***** SUPPLIED INFORMATION *****
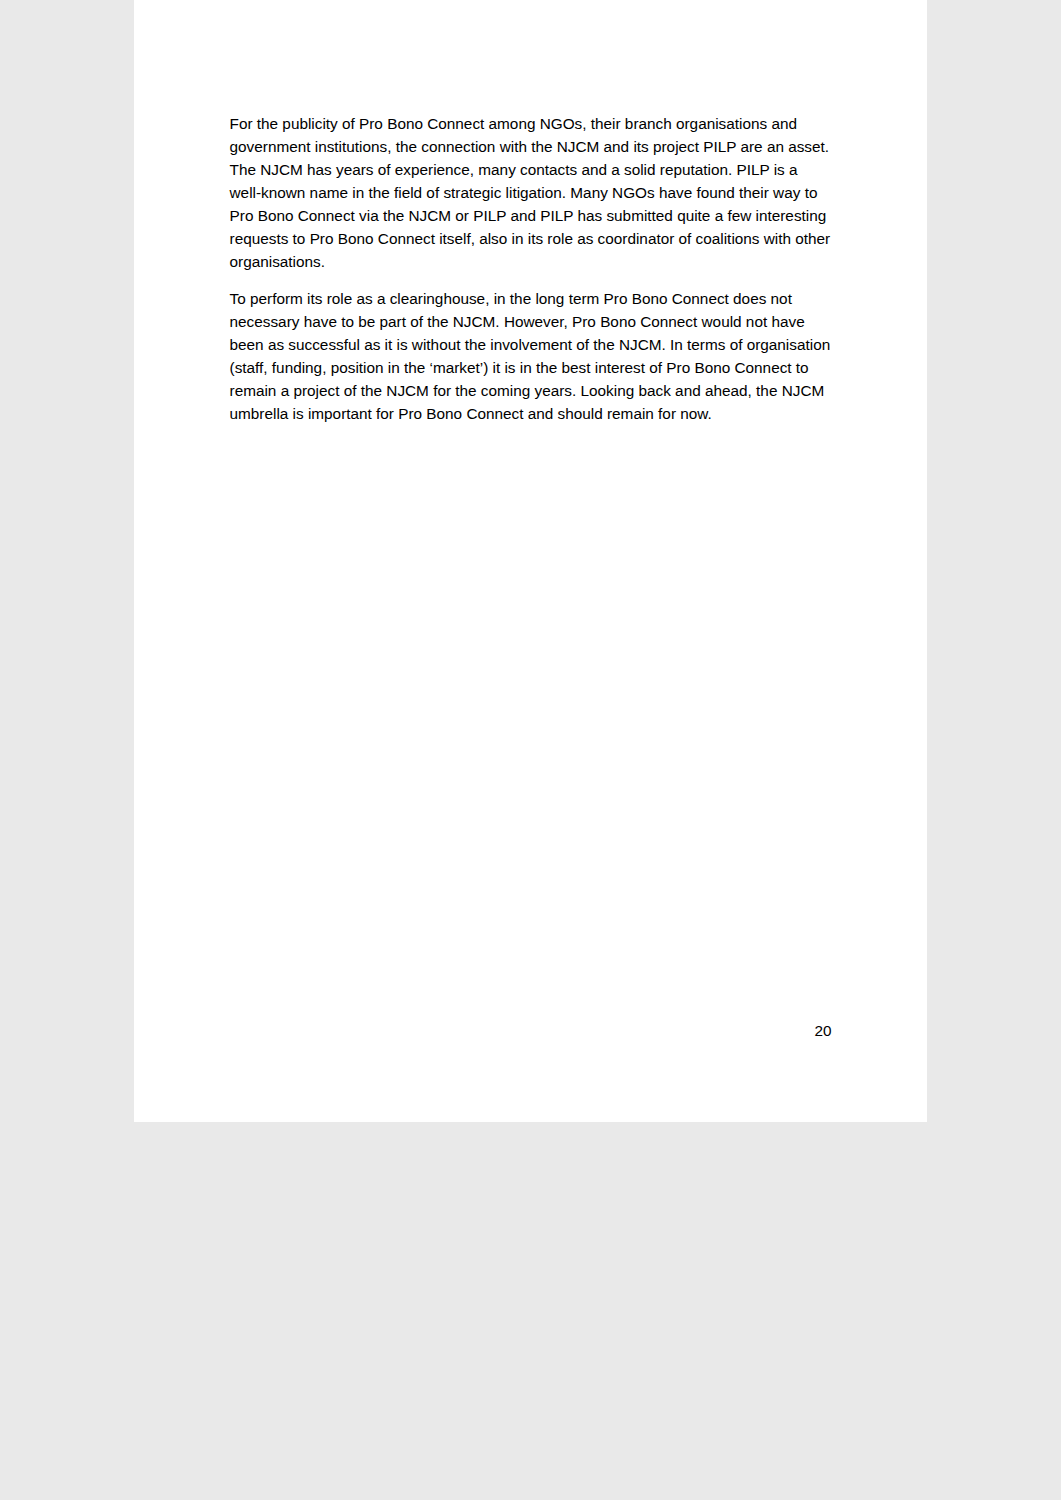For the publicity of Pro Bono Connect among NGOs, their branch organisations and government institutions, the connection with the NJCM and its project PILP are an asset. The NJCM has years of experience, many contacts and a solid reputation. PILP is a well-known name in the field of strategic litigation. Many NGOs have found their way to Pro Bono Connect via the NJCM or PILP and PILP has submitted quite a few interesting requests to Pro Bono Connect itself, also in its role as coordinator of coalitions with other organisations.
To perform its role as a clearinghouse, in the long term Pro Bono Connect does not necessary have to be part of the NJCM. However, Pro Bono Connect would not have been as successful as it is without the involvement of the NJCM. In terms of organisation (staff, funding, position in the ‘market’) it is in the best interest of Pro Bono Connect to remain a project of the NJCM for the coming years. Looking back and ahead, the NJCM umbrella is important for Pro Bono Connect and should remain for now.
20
*****
> [WORK TO COMPLETE]
Any images must be dropped; all other material is to be printed exactly.

> [EXERCISE RESPONSE]
For the publicity of Pro Bono Connect among NGOs, their branch organisations and government institutions, the connection with the NJCM and its project PILP are an asset. The NJCM has years of experience, many contacts and a solid reputation. PILP is a well-known name in the field of strategic litigation. Many NGOs have found their way to Pro Bono Connect via the NJCM or PILP and PILP has submitted quite a few interesting requests to Pro Bono Connect itself, also in its role as coordinator of coalitions with other organisations.
To perform its role as a clearinghouse, in the long term Pro Bono Connect does not necessary have to be part of the NJCM. However, Pro Bono Connect would not have been as successful as it is without the involvement of the NJCM. In terms of organisation (staff, funding, position in the ‘market’) it is in the best interest of Pro Bono Connect to remain a project of the NJCM for the coming years. Looking back and ahead, the NJCM umbrella is important for Pro Bono Connect and should remain for now.
20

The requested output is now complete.